Data provided Start Marker

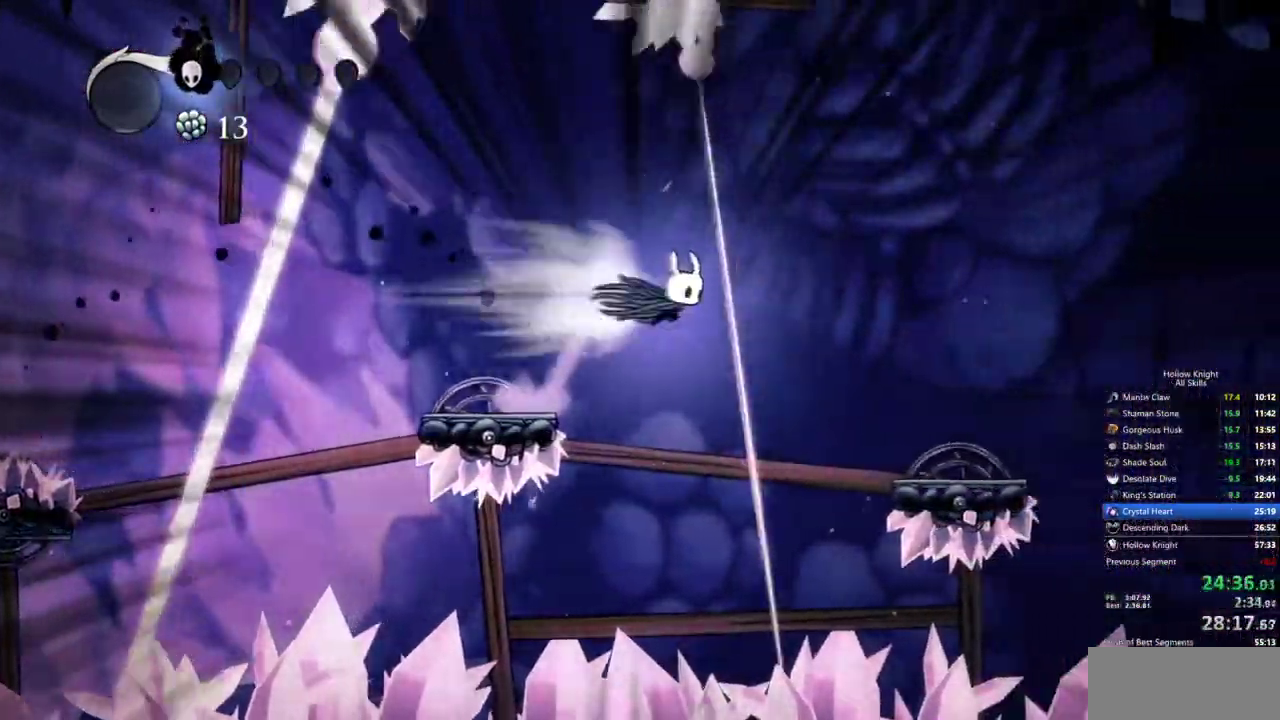
{"keys": ["right"], "events": [[83, "dash", "up"]]}
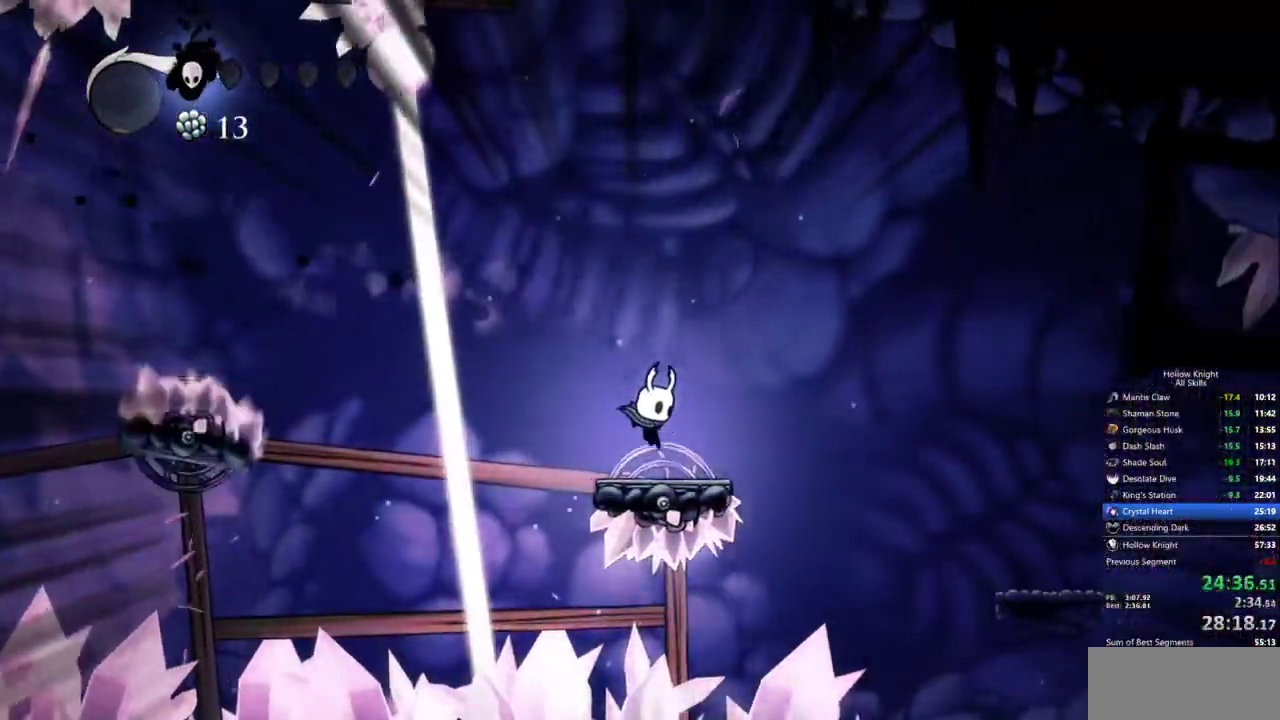
{"keys": ["right"], "events": [[150, "dash", "down"], [283, "dash", "up"]]}
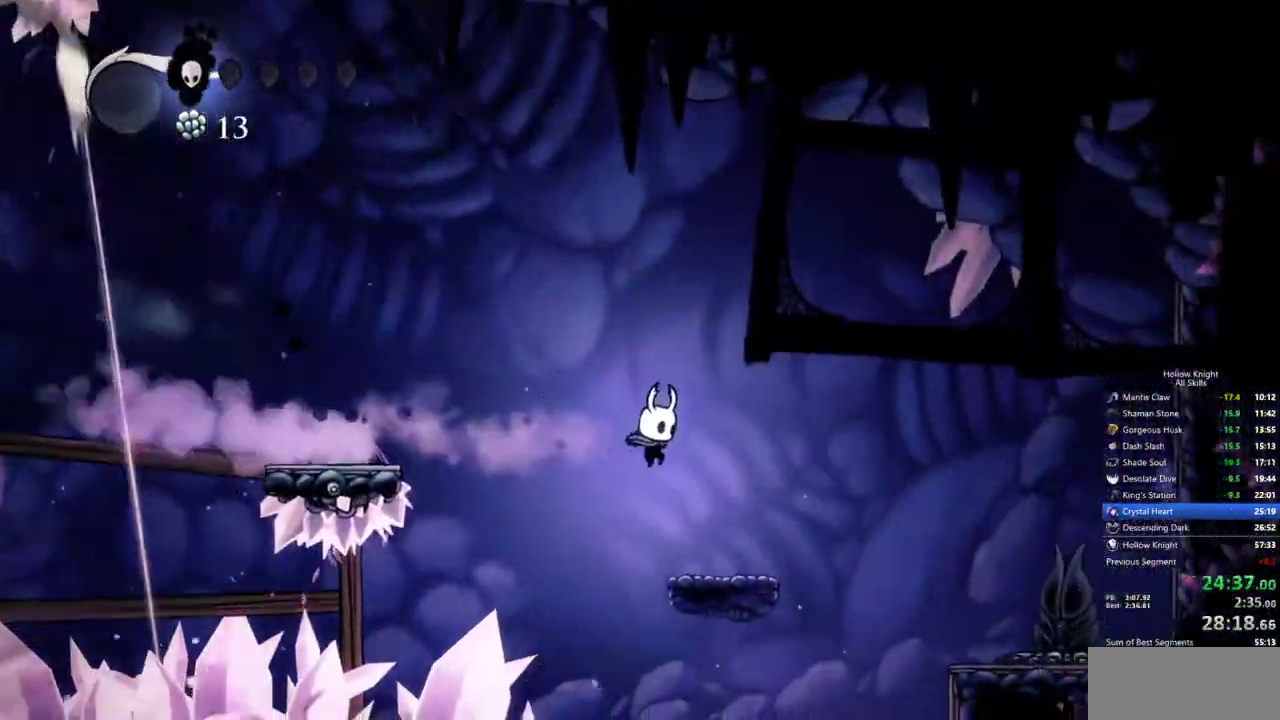
{"keys": ["right"], "events": [[300, "dash", "down"], [400, "dash", "up"]]}
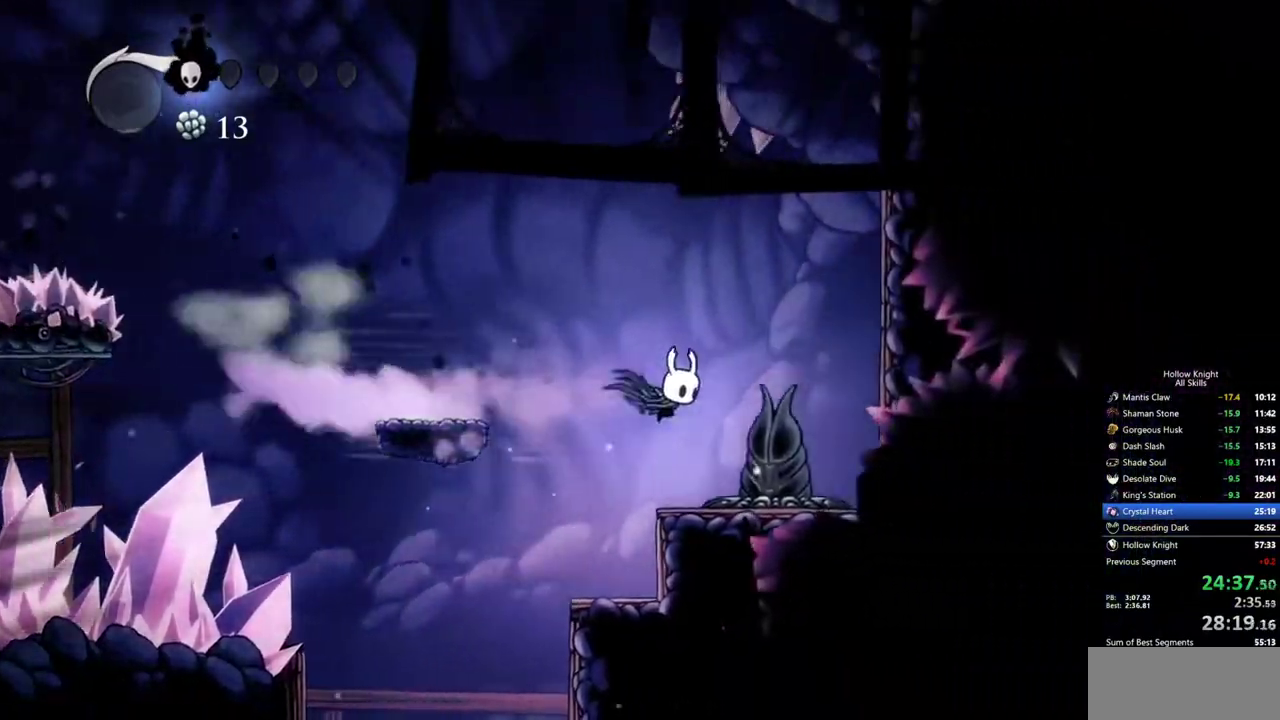
{"keys": ["up"], "events": [[133, "up", "down"], [233, "right", "up"], [317, "nail", "down"], [417, "nail", "up"]]}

Data provided End Marker

**Your instructions:**
Gather all lines from the listing above in which "down" occurs.

**Exercise solution:**
{"keys": ["right"], "events": [[150, "dash", "down"], [283, "dash", "up"]]}
{"keys": ["right"], "events": [[300, "dash", "down"], [400, "dash", "up"]]}
{"keys": ["up"], "events": [[133, "up", "down"], [233, "right", "up"], [317, "nail", "down"], [417, "nail", "up"]]}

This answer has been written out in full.